State how many lines of the records contain the word "What", and give only that number.

→ PROVIDED DATA:

⁂

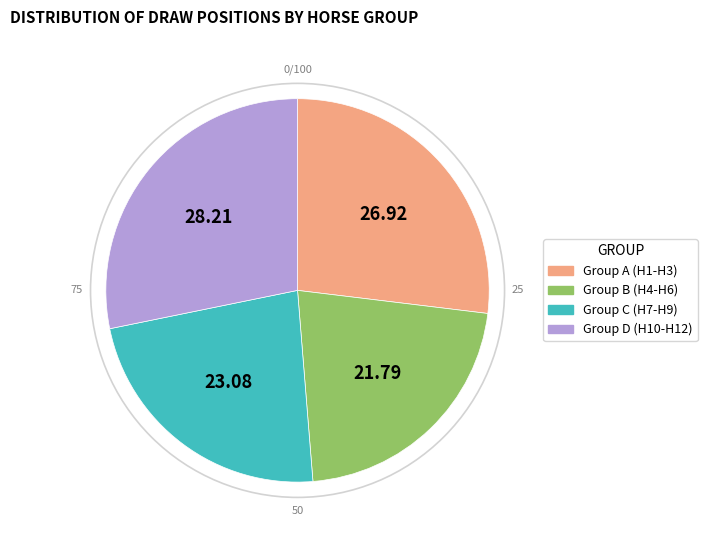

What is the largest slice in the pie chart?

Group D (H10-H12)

⁂

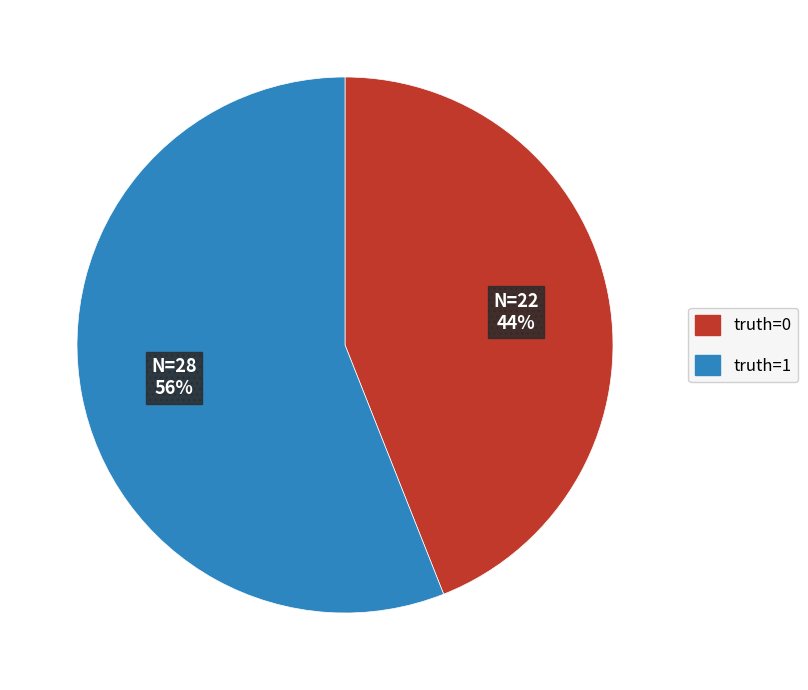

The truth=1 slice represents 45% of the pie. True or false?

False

⁂

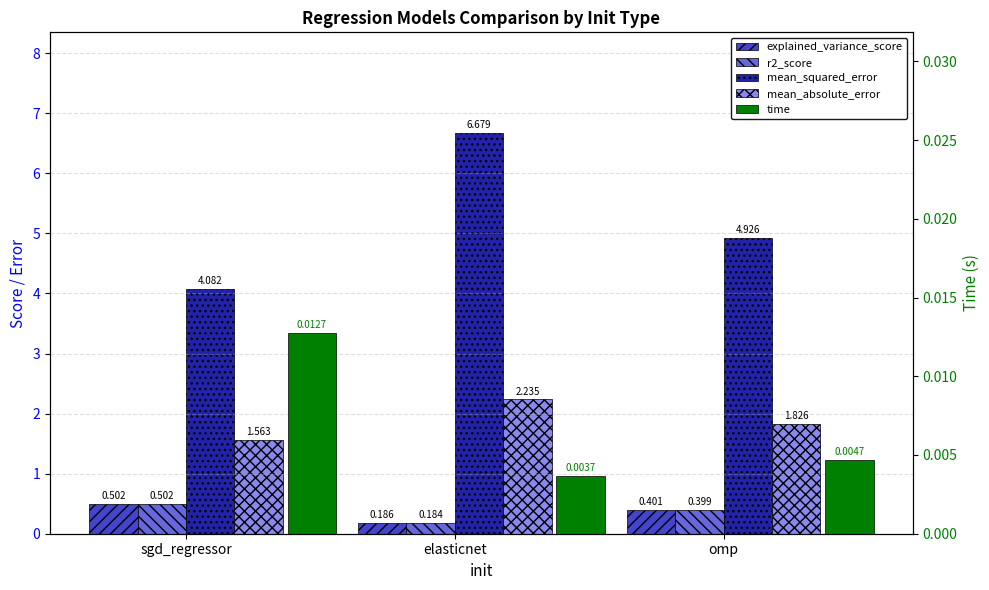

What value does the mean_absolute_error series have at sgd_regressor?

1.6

⁂

→ RESULT: 2